Saved entries
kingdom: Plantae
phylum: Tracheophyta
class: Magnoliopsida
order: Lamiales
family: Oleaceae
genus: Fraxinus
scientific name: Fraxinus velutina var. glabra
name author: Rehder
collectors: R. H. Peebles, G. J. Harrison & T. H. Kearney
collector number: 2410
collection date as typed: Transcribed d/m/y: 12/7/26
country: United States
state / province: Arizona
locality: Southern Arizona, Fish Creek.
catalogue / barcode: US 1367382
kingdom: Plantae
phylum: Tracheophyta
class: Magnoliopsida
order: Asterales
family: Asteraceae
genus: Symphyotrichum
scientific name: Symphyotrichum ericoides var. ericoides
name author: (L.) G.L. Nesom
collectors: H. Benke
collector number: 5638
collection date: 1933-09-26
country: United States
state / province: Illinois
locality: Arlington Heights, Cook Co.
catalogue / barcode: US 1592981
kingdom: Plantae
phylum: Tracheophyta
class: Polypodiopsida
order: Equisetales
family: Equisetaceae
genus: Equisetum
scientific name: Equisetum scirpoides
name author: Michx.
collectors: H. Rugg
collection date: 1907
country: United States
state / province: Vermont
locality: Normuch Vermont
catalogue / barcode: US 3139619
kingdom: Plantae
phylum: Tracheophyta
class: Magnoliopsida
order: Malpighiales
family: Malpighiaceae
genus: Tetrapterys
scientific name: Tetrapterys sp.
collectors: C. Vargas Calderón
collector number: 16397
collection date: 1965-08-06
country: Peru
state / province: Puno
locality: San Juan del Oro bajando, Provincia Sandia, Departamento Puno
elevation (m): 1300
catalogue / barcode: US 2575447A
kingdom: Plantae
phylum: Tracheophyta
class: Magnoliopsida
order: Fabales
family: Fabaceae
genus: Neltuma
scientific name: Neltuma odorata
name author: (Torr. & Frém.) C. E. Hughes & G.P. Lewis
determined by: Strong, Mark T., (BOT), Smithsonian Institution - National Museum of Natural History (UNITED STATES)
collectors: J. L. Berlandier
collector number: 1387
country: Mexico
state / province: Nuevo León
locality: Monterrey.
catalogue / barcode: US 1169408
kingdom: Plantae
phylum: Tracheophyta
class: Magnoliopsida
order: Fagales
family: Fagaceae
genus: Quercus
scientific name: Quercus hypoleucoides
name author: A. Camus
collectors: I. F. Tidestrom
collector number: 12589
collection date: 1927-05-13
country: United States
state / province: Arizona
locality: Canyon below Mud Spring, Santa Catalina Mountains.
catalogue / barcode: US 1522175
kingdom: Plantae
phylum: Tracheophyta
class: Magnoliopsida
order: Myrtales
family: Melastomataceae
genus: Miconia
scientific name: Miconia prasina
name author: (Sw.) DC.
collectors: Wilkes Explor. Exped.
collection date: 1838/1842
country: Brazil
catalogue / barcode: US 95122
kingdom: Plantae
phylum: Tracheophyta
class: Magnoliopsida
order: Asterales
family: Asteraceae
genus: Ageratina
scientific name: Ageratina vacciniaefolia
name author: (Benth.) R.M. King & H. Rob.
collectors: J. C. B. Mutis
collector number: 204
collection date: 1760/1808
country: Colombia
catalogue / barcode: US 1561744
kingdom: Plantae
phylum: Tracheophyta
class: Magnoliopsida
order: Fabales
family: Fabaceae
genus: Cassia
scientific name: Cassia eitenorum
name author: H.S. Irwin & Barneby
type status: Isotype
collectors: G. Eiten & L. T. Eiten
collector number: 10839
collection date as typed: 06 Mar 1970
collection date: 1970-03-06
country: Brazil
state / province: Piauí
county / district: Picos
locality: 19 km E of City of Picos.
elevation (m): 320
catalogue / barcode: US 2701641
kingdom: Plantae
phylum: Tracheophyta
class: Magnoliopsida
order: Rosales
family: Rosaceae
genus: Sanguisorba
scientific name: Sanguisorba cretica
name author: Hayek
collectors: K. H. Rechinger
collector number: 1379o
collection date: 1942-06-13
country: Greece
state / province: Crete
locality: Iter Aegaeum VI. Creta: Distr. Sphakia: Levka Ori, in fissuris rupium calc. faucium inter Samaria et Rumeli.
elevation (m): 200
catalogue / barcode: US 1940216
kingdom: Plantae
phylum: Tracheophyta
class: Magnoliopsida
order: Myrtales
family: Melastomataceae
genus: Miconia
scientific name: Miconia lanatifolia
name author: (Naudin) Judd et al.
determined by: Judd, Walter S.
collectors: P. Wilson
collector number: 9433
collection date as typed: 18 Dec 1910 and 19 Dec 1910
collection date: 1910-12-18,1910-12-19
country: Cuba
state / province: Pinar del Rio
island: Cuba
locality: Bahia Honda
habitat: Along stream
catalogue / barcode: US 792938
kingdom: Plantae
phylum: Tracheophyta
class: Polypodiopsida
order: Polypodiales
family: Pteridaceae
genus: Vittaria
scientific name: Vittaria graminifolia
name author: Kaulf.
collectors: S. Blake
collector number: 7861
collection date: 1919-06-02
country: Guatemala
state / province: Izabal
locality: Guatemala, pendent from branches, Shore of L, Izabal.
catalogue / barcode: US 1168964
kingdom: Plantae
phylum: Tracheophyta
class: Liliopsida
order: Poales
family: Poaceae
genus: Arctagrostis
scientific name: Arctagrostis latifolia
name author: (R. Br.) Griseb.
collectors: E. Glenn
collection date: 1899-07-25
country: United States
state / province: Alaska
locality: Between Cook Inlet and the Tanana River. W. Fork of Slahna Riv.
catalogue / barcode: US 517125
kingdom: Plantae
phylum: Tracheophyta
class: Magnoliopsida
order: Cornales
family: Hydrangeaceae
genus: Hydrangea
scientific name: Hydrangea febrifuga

What is required -
Give every row above as a two-column CSV with the header text,answer and one line per row. Put the row's text under text and its answer under answer, quoting each field and turning line breaks into spaces.

Exercise answer -
text,answer
"kingdom:","Plantae"
"phylum:","Tracheophyta"
"class:","Magnoliopsida"
"order:","Lamiales"
"family:","Oleaceae"
"genus:","Fraxinus"
"scientific name:","Fraxinus velutina var. glabra"
"name author:","Rehder"
"collectors:","R. H. Peebles, G. J. Harrison & T. H. Kearney"
"collector number:","2410"
"collection date as typed:","Transcribed d/m/y: 12/7/26"
"country:","United States"
"state / province:","Arizona"
"locality:","Southern Arizona, Fish Creek."
"catalogue / barcode:","US 1367382"
"kingdom:","Plantae"
"phylum:","Tracheophyta"
"class:","Magnoliopsida"
"order:","Asterales"
"family:","Asteraceae"
"genus:","Symphyotrichum"
"scientific name:","Symphyotrichum ericoides var. ericoides"
"name author:","(L.) G.L. Nesom"
"collectors:","H. Benke"
"collector number:","5638"
"collection date:","1933-09-26"
"country:","United States"
"state / province:","Illinois"
"locality:","Arlington Heights, Cook Co."
"catalogue / barcode:","US 1592981"
"kingdom:","Plantae"
"phylum:","Tracheophyta"
"class:","Polypodiopsida"
"order:","Equisetales"
"family:","Equisetaceae"
"genus:","Equisetum"
"scientific name:","Equisetum scirpoides"
"name author:","Michx."
"collectors:","H. Rugg"
"collection date:","1907"
"country:","United States"
"state / province:","Vermont"
"locality:","Normuch Vermont"
"catalogue / barcode:","US 3139619"
"kingdom:","Plantae"
"phylum:","Tracheophyta"
"class:","Magnoliopsida"
"order:","Malpighiales"
"family:","Malpighiaceae"
"genus:","Tetrapterys"
"scientific name:","Tetrapterys sp."
"collectors:","C. Vargas Calderón"
"collector number:","16397"
"collection date:","1965-08-06"
"country:","Peru"
"state / province:","Puno"
"locality:","San Juan del Oro bajando, Provincia Sandia, Departamento Puno"
"elevation (m):","1300"
"catalogue / barcode:","US 2575447A"
"kingdom:","Plantae"
"phylum:","Tracheophyta"
"class:","Magnoliopsida"
"order:","Fabales"
"family:","Fabaceae"
"genus:","Neltuma"
"scientific name:","Neltuma odorata"
"name author:","(Torr. & Frém.) C. E. Hughes & G.P. Lewis"
"determined by:","Strong, Mark T., (BOT), Smithsonian Institution - National Museum of Natural History (UNITED STATES)"
"collectors:","J. L. Berlandier"
"collector number:","1387"
"country:","Mexico"
"state / province:","Nuevo León"
"locality:","Monterrey."
"catalogue / barcode:","US 1169408"
"kingdom:","Plantae"
"phylum:","Tracheophyta"
"class:","Magnoliopsida"
"order:","Fagales"
"family:","Fagaceae"
"genus:","Quercus"
"scientific name:","Quercus hypoleucoides"
"name author:","A. Camus"
"collectors:","I. F. Tidestrom"
"collector number:","12589"
"collection date:","1927-05-13"
"country:","United States"
"state / province:","Arizona"
"locality:","Canyon below Mud Spring, Santa Catalina Mountains."
"catalogue / barcode:","US 1522175"
"kingdom:","Plantae"
"phylum:","Tracheophyta"
"class:","Magnoliopsida"
"order:","Myrtales"
"family:","Melastomataceae"
"genus:","Miconia"
"scientific name:","Miconia prasina"
"name author:","(Sw.) DC."
"collectors:","Wilkes Explor. Exped."
"collection date:","1838/1842"
"country:","Brazil"
"catalogue / barcode:","US 95122"
"kingdom:","Plantae"
"phylum:","Tracheophyta"
"class:","Magnoliopsida"
"order:","Asterales"
"family:","Asteraceae"
"genus:","Ageratina"
"scientific name:","Ageratina vacciniaefolia"
"name author:","(Benth.) R.M. King & H. Rob."
"collectors:","J. C. B. Mutis"
"collector number:","204"
"collection date:","1760/1808"
"country:","Colombia"
"catalogue / barcode:","US 1561744"
"kingdom:","Plantae"
"phylum:","Tracheophyta"
"class:","Magnoliopsida"
"order:","Fabales"
"family:","Fabaceae"
"genus:","Cassia"
"scientific name:","Cassia eitenorum"
"name author:","H.S. Irwin & Barneby"
"type status:","Isotype"
"collectors:","G. Eiten & L. T. Eiten"
"collector number:","10839"
"collection date as typed:","06 Mar 1970"
"collection date:","1970-03-06"
"country:","Brazil"
"state / province:","Piauí"
"county / district:","Picos"
"locality:","19 km E of City of Picos."
"elevation (m):","320"
"catalogue / barcode:","US 2701641"
"kingdom:","Plantae"
"phylum:","Tracheophyta"
"class:","Magnoliopsida"
"order:","Rosales"
"family:","Rosaceae"
"genus:","Sanguisorba"
"scientific name:","Sanguisorba cretica"
"name author:","Hayek"
"collectors:","K. H. Rechinger"
"collector number:","1379o"
"collection date:","1942-06-13"
"country:","Greece"
"state / province:","Crete"
"locality:","Iter Aegaeum VI. Creta: Distr. Sphakia: Levka Ori, in fissuris rupium calc. faucium inter Samaria et Rumeli."
"elevation (m):","200"
"catalogue / barcode:","US 1940216"
"kingdom:","Plantae"
"phylum:","Tracheophyta"
"class:","Magnoliopsida"
"order:","Myrtales"
"family:","Melastomataceae"
"genus:","Miconia"
"scientific name:","Miconia lanatifolia"
"name author:","(Naudin) Judd et al."
"determined by:","Judd, Walter S."
"collectors:","P. Wilson"
"collector number:","9433"
"collection date as typed:","18 Dec 1910 and 19 Dec 1910"
"collection date:","1910-12-18,1910-12-19"
"country:","Cuba"
"state / province:","Pinar del Rio"
"island:","Cuba"
"locality:","Bahia Honda"
"habitat:","Along stream"
"catalogue / barcode:","US 792938"
"kingdom:","Plantae"
"phylum:","Tracheophyta"
"class:","Polypodiopsida"
"order:","Polypodiales"
"family:","Pteridaceae"
"genus:","Vittaria"
"scientific name:","Vittaria graminifolia"
"name author:","Kaulf."
"collectors:","S. Blake"
"collector number:","7861"
"collection date:","1919-06-02"
"country:","Guatemala"
"state / province:","Izabal"
"locality:","Guatemala, pendent from branches, Shore of L, Izabal."
"catalogue / barcode:","US 1168964"
"kingdom:","Plantae"
"phylum:","Tracheophyta"
"class:","Liliopsida"
"order:","Poales"
"family:","Poaceae"
"genus:","Arctagrostis"
"scientific name:","Arctagrostis latifolia"
"name author:","(R. Br.) Griseb."
"collectors:","E. Glenn"
"collection date:","1899-07-25"
"country:","United States"
"state / province:","Alaska"
"locality:","Between Cook Inlet and the Tanana River. W. Fork of Slahna Riv."
"catalogue / barcode:","US 517125"
"kingdom:","Plantae"
"phylum:","Tracheophyta"
"class:","Magnoliopsida"
"order:","Cornales"
"family:","Hydrangeaceae"
"genus:","Hydrangea"
"scientific name:","Hydrangea febrifuga"